Crisi Evergrande, la locomotiva cinese sta perdendo colpi?

Guai in vista per la finanza mondiale: l’economia cinese è cresciuta, stando agli ultimi reports degli analisti, al ritmo più lento di sempre durante il trimestre appena conclusosi, funestata da carenze di energia, “strozzature” nella catena di approvvigionamento e sporadici focolai di COVID-19, aumentando la pressione sui responsabili politici in mezzo alla crescente preoccupazione per la salute del settore immobiliare, con la crisi del colosso Evergrande che, secondo molti, potrebbe causare un vero e proprio “momento Lehman Brothers” per l’economia asiatica.

I dati rilasciati lunedì hanno mostrato che il prodotto interno lordo (PIL) cinese è cresciuto del 4,9% nel terzo trimestre, rispetto a un anno prima, il più lento dal terzo trimestre del 2020. La crescita è stata anche al di sotto delle aspettative degli economisti, con un sondaggio Reuters degli analisti che si aspettavano un aumento del PIL del 5,2% e un sondaggio dell’agenzia di stampa AFP che prevedeva una crescita del 5%.

Dobbiamo notare che le attuali incertezze dell’ambiente internazionale sono in aumento e la ripresa economica interna è ancora instabile e irregolare“, ha detto lunedì il portavoce dell’Ufficio Nazionale di Statistica, Fu Linghui.  L’economia cinese, la seconda più grande del mondo, si è espansa del 7,9% nel secondo trimestre, e del 18,3% nel primo trimestre, ma va detto che ha beneficiato del confronto con il crollo indotto dalla pandemia di COVID-19 all’inizio del 2020.  Nel frattempo, la crescita della produzione industriale è rallentata ulteriormente, assestandosi al 3,1 per cento su base annua a settembre.

La crescita è stata trascinata da un rallentamento del settore immobiliare, amplificato di recente dalle ricadute delle difficoltà legate ad Evergrande“, ha dichiarato alla stampa Louis Kuijs, responsabile del dipartimento di economia asiatica per la facoltà di economia di Oxford.

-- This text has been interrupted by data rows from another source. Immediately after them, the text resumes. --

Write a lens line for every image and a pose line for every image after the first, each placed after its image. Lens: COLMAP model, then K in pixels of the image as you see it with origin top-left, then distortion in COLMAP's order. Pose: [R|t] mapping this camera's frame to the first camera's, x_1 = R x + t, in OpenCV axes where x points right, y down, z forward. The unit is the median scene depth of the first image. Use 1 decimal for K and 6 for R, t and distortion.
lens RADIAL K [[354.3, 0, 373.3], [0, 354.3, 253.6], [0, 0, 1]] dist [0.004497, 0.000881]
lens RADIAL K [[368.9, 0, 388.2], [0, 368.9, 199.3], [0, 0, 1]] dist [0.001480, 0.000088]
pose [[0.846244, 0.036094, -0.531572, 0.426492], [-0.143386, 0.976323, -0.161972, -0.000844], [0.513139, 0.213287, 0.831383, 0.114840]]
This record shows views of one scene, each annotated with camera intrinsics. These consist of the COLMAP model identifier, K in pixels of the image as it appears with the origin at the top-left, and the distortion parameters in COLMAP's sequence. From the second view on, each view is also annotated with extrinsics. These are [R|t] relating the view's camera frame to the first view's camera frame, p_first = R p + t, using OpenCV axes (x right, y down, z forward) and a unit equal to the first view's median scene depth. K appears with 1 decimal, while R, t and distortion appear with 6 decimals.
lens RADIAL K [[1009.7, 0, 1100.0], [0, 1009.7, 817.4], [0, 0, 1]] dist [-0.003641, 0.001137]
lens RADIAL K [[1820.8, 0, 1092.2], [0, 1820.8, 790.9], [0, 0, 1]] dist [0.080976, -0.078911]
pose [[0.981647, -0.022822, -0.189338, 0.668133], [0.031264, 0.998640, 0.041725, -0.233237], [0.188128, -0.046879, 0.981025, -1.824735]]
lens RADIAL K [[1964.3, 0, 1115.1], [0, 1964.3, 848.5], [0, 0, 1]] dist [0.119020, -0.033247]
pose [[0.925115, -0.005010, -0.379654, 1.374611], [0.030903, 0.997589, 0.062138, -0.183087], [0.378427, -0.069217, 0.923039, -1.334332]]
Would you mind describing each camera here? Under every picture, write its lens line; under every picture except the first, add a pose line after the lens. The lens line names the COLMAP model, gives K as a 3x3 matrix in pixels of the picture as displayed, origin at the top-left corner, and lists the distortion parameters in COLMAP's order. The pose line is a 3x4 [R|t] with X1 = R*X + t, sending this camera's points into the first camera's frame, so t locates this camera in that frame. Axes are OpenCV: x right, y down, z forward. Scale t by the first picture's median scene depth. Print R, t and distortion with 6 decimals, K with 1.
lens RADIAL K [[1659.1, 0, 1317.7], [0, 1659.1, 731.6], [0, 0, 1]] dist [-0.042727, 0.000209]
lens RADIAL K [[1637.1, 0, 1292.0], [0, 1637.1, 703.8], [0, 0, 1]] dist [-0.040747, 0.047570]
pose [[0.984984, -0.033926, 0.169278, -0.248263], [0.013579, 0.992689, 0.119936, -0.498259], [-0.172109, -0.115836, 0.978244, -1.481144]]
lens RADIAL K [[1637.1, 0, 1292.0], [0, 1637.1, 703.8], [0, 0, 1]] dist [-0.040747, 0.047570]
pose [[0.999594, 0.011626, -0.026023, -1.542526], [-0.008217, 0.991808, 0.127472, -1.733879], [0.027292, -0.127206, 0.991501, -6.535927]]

L’agonia del gigante immobiliare Evergrande – alle prese con debiti che ammontano a più di 300 miliardi di dollari – ha portato gli eventuali nuovi investitori a volatilizzarsi, ed ha aumentato il livello di guardia di chi ha già investito.

Kuijs ha sottolineato inoltre che c’è stata una “ulteriore mazzata a settembre” derivante da carenze di elettricità e dai tagli alla produzione dovuti alla rigida attuazione degli obiettivi climatici e di sicurezza da parte dei governi locali.  Ha aggiunto che il danno è visibile nel rallentamento della produzione industriale. Victor Gao, vice presidente del Centro per la Globalizzazione della Cina a Pechino, ha riferito in una recente intervista ad Al Jazeera che gli ultimi dati sono sicuramente “poco lusinghieri”, ma che la Cina rimane “fiduciosa” di poter raggiungere una crescita annua dell’8% circa.

Questo consegnerebbe alla Cina una delle, se non la, migliore performance tra le più grandi economie del mondo“, ha concluso. I leader cinesi, timorosi che una persistente bolla immobiliare possa minare l’ascesa a lungo termine del paese, probabilmente manterranno severe restrizioni sul settore anche se l’economia rallenta, ma potrebbero allentare alcune misure se necessario, stando a quanto riferito da alcuni analisti.

L’attenzione adesso è rivolta sulle possibili conseguenze di una crisi economica cinese e sul rischio, ormai sempre più concreto e pressante, di un crollo del mercato immobiliare del paese a guida comunista. L’implosione di Evergrande sembra avvicinarsi ogni giorno di più, e molti si interrogano sulla possibile reazione a catena causata dall’esplosione di quella che tutti ormai riconoscono come una vera e propria “bolla immobiliare”. La maggior parte degli economisti ritiene poco probabile che il crollo di Evergrande possa causare una reazione a catena come accaduto con il crack del mercato dei subprime nel 2008, dato il maggior tasso di isolamento dell’economia cinese rispetto alla finanza mondiale, ma in realtà nessuno è in grado di dire cosa potrebbe accadere alle catene produttive e logistiche mondiali, fortemente dipendenti dai segmenti asiatici, nel caso di un eventuale crack dell’economia cinese.